[Collected data]
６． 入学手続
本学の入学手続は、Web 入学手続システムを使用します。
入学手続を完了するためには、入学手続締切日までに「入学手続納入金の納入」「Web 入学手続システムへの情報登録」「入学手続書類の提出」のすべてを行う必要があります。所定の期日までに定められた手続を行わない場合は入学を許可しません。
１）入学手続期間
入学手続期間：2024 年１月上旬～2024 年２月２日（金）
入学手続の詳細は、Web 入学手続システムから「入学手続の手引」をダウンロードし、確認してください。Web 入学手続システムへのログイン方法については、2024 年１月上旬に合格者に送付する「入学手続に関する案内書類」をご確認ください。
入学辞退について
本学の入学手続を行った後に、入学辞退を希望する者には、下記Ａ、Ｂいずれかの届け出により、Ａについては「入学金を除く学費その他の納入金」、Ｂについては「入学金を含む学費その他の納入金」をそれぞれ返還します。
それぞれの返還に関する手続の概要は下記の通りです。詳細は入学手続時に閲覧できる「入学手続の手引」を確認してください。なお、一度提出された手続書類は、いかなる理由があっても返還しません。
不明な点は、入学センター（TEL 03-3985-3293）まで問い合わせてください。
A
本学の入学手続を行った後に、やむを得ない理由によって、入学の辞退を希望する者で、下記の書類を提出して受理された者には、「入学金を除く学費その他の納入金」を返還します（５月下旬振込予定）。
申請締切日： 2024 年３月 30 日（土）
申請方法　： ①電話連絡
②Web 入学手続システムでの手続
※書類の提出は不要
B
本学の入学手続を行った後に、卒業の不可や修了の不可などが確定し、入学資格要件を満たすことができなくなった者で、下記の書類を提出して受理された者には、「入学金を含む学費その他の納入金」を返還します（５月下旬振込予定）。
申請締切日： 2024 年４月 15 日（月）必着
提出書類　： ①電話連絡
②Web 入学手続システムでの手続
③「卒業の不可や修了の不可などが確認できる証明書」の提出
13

* * *

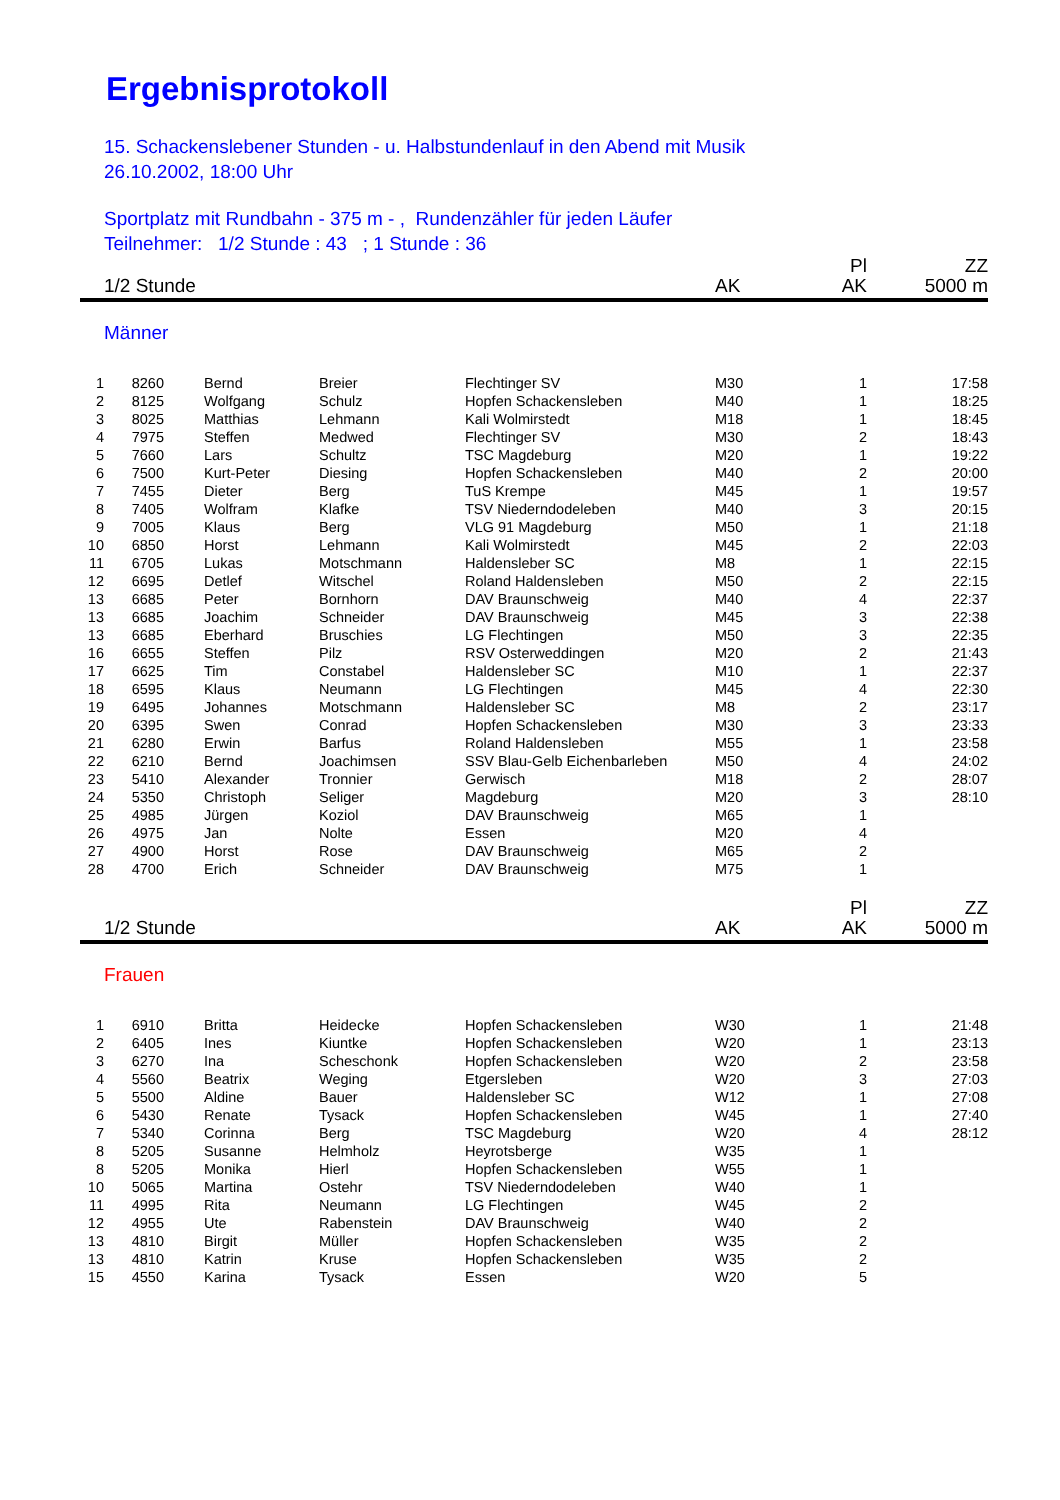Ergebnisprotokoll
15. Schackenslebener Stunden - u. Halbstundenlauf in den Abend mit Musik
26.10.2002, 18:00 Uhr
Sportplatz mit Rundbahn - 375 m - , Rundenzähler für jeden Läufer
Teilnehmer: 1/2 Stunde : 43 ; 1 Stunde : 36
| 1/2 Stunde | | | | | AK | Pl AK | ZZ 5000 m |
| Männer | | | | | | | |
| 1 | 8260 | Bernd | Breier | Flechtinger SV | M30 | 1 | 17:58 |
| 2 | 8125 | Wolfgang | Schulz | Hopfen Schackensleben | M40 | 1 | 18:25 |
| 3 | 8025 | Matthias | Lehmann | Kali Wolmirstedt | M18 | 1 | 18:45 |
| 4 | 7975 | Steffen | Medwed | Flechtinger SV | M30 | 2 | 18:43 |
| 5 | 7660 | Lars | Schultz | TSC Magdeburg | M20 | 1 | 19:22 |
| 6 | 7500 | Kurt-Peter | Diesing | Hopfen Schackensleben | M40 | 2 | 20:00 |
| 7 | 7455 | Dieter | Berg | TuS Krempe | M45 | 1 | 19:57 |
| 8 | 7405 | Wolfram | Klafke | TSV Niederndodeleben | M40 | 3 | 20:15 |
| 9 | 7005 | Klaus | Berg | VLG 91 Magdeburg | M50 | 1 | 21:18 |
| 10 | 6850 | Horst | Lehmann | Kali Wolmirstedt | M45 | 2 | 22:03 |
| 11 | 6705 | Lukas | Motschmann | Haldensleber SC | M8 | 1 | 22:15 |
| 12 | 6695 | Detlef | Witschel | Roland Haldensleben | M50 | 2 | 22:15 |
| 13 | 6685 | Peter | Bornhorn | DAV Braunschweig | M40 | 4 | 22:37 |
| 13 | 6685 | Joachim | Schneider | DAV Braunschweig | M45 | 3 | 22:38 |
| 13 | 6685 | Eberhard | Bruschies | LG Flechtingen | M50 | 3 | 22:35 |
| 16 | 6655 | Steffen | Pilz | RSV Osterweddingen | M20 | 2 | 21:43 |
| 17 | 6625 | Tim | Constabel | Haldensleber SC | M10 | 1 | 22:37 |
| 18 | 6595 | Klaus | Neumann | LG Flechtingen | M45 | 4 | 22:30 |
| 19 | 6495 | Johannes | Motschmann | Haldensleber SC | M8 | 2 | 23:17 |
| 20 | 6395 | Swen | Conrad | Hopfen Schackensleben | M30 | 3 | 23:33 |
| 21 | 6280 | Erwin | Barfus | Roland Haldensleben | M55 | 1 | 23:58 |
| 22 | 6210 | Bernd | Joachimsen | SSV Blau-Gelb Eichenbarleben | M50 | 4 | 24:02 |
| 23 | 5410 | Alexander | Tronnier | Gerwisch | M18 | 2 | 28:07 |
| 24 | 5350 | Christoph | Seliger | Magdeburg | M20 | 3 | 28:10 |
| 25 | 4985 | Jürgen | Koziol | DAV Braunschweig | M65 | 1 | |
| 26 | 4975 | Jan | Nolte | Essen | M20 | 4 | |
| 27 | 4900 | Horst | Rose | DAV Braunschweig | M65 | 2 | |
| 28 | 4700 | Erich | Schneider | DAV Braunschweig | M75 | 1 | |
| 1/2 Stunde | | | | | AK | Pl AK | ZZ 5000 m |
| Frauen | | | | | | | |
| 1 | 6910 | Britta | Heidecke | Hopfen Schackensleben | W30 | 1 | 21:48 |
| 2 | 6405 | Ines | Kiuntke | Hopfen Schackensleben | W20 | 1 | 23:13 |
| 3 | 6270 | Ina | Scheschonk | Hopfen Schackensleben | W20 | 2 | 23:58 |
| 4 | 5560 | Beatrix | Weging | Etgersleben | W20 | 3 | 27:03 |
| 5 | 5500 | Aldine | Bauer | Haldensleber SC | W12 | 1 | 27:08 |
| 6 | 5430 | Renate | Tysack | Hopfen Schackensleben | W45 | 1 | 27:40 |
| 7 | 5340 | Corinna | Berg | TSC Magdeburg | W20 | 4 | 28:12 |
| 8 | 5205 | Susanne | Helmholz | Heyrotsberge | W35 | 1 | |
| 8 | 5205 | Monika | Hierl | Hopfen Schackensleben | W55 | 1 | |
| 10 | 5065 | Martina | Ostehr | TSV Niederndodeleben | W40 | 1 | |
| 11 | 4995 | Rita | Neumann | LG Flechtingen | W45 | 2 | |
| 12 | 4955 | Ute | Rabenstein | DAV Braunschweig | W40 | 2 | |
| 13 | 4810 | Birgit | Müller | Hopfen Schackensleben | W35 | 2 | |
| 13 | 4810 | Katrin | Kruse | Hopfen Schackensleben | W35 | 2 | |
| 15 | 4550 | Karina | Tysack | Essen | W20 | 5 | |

--

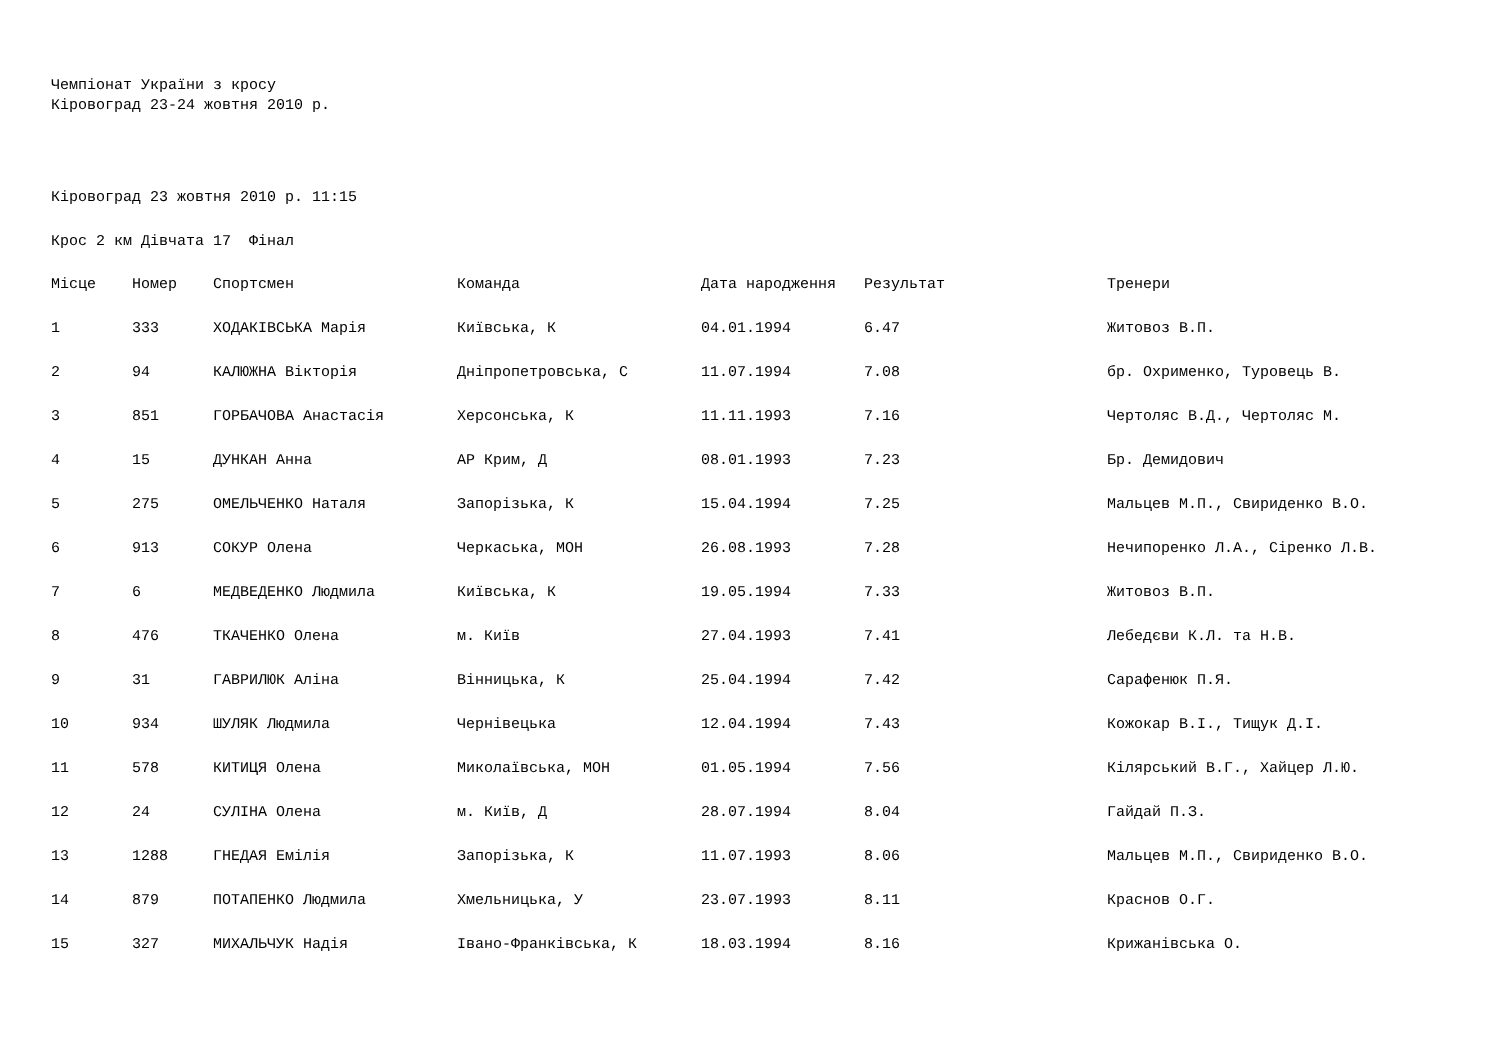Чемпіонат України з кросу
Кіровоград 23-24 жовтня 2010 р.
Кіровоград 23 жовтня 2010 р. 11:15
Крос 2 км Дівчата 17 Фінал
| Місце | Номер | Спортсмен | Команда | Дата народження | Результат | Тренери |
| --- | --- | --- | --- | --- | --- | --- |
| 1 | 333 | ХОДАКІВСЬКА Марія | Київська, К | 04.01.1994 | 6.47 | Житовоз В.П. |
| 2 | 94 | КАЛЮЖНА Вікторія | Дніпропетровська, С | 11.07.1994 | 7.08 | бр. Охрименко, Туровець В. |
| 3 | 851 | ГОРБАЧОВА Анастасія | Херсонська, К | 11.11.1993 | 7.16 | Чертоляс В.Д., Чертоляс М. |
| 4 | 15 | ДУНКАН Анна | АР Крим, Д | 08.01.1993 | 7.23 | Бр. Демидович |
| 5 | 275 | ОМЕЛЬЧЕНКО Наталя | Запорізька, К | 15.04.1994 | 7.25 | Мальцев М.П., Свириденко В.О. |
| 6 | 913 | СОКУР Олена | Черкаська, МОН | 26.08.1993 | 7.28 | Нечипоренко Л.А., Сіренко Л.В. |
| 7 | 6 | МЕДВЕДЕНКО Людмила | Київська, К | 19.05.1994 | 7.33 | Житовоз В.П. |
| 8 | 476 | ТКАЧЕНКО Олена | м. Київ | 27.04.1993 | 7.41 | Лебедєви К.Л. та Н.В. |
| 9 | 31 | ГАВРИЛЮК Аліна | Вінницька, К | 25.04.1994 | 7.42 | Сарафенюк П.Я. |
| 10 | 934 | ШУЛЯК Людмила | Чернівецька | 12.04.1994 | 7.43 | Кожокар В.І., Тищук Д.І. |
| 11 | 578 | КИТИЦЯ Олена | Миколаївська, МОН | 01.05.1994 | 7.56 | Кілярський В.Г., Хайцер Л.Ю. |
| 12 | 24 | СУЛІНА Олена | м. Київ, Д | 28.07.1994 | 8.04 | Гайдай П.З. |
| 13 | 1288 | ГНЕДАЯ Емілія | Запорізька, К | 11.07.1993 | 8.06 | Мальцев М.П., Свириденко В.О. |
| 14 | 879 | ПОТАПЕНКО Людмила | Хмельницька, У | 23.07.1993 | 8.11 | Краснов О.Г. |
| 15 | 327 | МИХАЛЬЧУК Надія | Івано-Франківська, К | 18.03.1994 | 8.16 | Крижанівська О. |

• _TASK STATEMENT_
What is asked for is an exact copy of the lines above from the one containing "Хайцер Л.Ю. |" through the one containing "Крижанівська О. |", and only those.

• _ANSWER SECTION_
| 11 | 578 | КИТИЦЯ Олена | Миколаївська, МОН | 01.05.1994 | 7.56 | Кілярський В.Г., Хайцер Л.Ю. |
| 12 | 24 | СУЛІНА Олена | м. Київ, Д | 28.07.1994 | 8.04 | Гайдай П.З. |
| 13 | 1288 | ГНЕДАЯ Емілія | Запорізька, К | 11.07.1993 | 8.06 | Мальцев М.П., Свириденко В.О. |
| 14 | 879 | ПОТАПЕНКО Людмила | Хмельницька, У | 23.07.1993 | 8.11 | Краснов О.Г. |
| 15 | 327 | МИХАЛЬЧУК Надія | Івано-Франківська, К | 18.03.1994 | 8.16 | Крижанівська О. |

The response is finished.